Я сжал кулаки и мысленно сосчитал до десяти. Ну что за сволочной абориген попался. Если уж цену назвал, так садись за весла, чего из себя девицу строить на девятом месяце беременности. На моем лице видать все-таки что-то отразилось. Мужик просек по какой проторенной дорожке я мысленно собрался его послать и сразу сменил гнев на милость:
— Не серчайте на меня. Желающих через реку переправиться много, а лодок мало, да и не с руки мне вас по реке катать. Вы лодку в собственность приобретите и плывите себе — хоть на рыбалку, хоть на тот берег.
— Хорошо. — Сдался я. — Сколько стоит твое корыто?
Мужик потеребил лысину, в глазах снова полыхнула лукавая искорка. С усмешкой сказал:
— Ежели в деньгах — то не сколько. Не нужны мне деньги. Я гляжу у вас сапог новых в избытке, коли размер мой сыщется, можно и потолковать об деле.
Антоха, увешанный сапогами, как новогодняя елка игрушками, уставился на мужика, как рак на ведро с кипятком.

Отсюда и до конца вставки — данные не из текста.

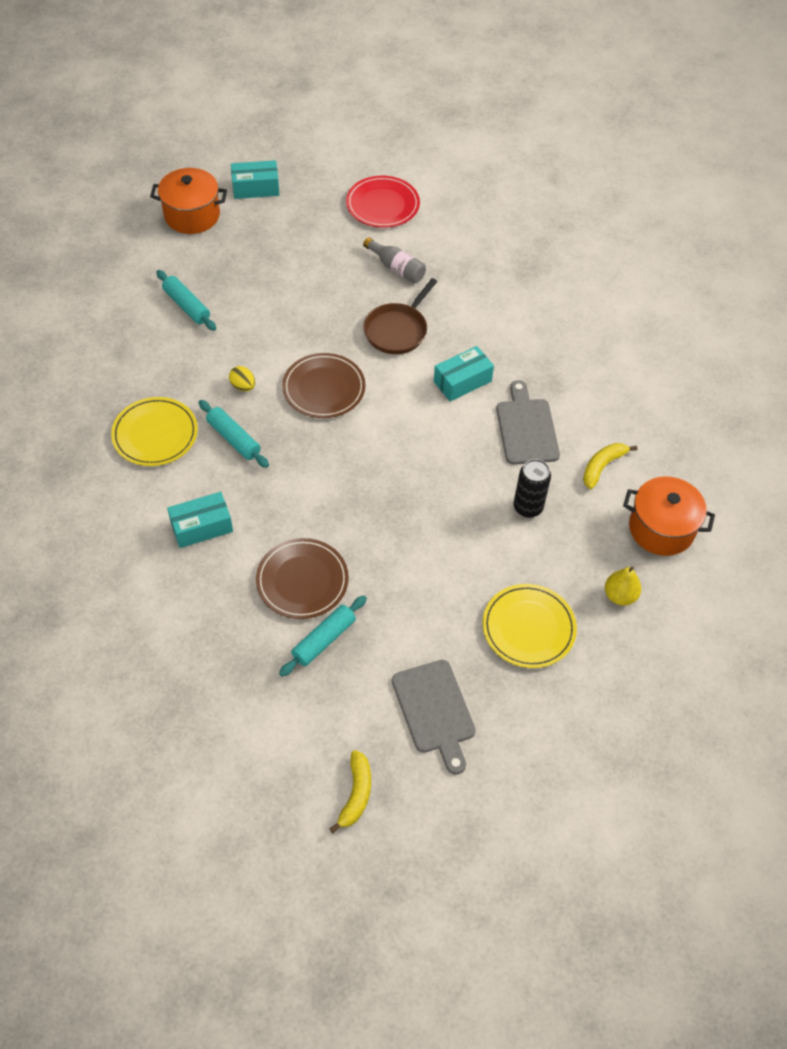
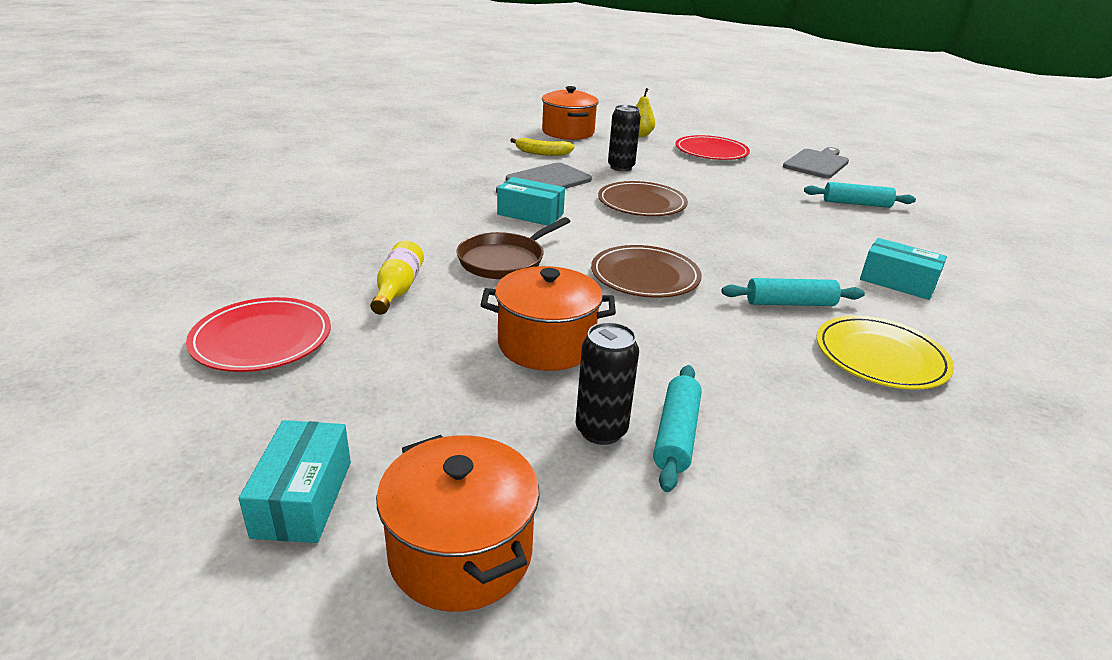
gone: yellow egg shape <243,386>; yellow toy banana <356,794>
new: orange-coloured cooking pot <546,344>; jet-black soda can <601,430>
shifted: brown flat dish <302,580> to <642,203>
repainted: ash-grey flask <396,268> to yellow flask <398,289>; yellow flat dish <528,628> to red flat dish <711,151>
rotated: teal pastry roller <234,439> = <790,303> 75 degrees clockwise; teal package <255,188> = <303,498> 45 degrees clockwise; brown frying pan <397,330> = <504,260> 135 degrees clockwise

— Пусть примерит, — приказал я.
Мужичок оказался не столько сволочным, сколько паскудным. Каждый сапог обнюхал со всех сторон, просмотрел все швы, мял подошву, как жену после длительной командировки, голенище на зуб пробовал. Наконец выбрал два сапога, причем из разных пар, левый на два размера больше правого.
— Але! — Заволновался Антоха. — Ты чего творишь! Зачем пары разбиваешь! Бери одного размера.
— А на кой мне одного, ежели я с разными ногами уродился. — Улыбнулся мужик. — Одинаковые я и на базаре куплю, а вот на каждую лапу разный — попробуй достань. От того и связался с вами, что сапог у вас куча, выбирай — не хочу.
— Лады, — согласился я. — Забирай сапоги и тащи весла.
— Я бы с радостью, да откуда им взяться, если лодки нет.
От такой наглости у братьев Лабудько даже кулаки разжались, а грудь Евсея на выдохе с хребтом соединилась. Всегда спокойный Кондрат Силыч и тот не сдержался:
— Изжога тебя замучай! Ты чего мозги пудрил, если у тебя лодки нет? Зачем сапоги лапал!
— Так я за них тулупчик в обмен готов дать.
— Да на кой нам тулупчик! — взорвался я.
— Не скажи, — обиделся мужик. — Тулуп вещь хорошая, в хозяйстве завсегда сгодиться. Берите, не пожалеете.
— Да пошел ты, со своим тулупом! — Вспомнив как дышать, рявкнул Евсей.
— Куда? — встрепенулся мужик, сжимая кулаки.
За время нашего путешествия Евсей неплохо изучил географию родных земель, да боюсь, то место, куда он собрался послать Михея ни на одной карте не сыщется. А характер у мужика имелся, пришлось вмешаться:
— К хозяину лодки, — ответил я. — Заодно и нам дорогу укажешь.
— К хозяину можно, — расслабился мужик. — Только я так понимаю — сапог у меня теперь нет, а босиком я не пойду, так что без провожатых ступайте. Дойдете до церкви, там направо и шлепайте в самый конец, пока не приспичит.
— Чего приспичит?
— Откуда ж я знаю, кому из вас чего приспичит?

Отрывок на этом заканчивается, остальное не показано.